[WORK REQUIRED]
Below are some entries. Repeat exactly the lines from the one with "also presented professional" through the one with "information, including Personal", and only those.
*** INFORMATION SUPPLIED ***
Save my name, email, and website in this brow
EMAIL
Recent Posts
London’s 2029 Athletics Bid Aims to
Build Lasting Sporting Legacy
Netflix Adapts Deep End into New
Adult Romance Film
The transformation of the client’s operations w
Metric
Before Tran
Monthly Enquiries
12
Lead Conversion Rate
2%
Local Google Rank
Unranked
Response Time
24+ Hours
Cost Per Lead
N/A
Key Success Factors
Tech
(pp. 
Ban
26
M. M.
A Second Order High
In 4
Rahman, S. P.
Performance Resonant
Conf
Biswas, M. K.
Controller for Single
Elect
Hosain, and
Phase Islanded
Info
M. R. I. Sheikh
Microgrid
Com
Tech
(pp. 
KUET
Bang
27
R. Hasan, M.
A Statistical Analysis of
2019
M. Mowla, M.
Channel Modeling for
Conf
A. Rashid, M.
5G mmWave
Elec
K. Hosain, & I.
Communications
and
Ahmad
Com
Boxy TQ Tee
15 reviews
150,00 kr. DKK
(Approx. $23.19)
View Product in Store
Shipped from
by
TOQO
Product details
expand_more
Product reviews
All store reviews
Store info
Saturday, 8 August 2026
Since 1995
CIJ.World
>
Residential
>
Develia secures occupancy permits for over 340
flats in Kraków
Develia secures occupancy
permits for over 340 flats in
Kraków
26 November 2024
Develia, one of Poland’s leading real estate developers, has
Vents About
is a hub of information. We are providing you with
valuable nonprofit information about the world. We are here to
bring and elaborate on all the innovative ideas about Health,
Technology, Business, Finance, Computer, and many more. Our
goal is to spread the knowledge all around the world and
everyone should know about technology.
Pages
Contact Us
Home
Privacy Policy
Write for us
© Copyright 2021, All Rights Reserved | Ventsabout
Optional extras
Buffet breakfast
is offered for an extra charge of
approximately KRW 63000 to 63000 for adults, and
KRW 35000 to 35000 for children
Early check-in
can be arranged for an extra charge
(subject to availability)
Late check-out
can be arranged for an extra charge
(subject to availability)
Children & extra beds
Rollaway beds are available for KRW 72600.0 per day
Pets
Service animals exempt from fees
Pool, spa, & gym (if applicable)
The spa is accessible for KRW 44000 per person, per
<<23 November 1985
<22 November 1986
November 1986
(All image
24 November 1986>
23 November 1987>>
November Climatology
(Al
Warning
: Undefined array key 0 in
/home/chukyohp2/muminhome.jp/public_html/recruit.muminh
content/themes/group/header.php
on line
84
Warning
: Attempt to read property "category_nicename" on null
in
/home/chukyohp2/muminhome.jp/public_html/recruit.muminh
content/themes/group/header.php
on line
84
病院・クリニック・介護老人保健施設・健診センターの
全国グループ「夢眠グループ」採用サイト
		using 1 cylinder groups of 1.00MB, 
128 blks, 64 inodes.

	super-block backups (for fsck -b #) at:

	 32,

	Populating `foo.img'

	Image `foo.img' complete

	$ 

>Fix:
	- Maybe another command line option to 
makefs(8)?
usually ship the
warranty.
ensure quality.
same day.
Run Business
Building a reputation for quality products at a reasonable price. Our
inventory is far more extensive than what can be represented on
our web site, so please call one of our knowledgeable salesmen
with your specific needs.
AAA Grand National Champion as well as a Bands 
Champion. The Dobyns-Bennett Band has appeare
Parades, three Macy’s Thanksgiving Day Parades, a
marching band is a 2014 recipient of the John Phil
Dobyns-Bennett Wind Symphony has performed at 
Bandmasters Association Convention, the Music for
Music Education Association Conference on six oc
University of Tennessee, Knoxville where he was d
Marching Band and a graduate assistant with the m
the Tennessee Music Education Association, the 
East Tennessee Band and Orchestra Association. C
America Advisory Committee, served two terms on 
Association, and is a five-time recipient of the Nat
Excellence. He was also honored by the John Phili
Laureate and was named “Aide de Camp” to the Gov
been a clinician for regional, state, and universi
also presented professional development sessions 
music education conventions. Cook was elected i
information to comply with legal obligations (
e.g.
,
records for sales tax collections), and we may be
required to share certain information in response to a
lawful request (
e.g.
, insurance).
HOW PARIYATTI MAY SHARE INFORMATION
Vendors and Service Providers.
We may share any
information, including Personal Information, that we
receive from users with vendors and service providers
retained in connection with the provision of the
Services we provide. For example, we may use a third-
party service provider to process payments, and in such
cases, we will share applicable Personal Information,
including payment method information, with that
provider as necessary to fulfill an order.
*** End of INFORMATION SUPPLIED ***
[RESPONSE TO THIS TASK]
also presented professional development sessions 
music education conventions. Cook was elected i
information to comply with legal obligations (
e.g.
,
records for sales tax collections), and we may be
required to share certain information in response to a
lawful request (
e.g.
, insurance).
HOW PARIYATTI MAY SHARE INFORMATION
Vendors and Service Providers.
We may share any
information, including Personal Information, that we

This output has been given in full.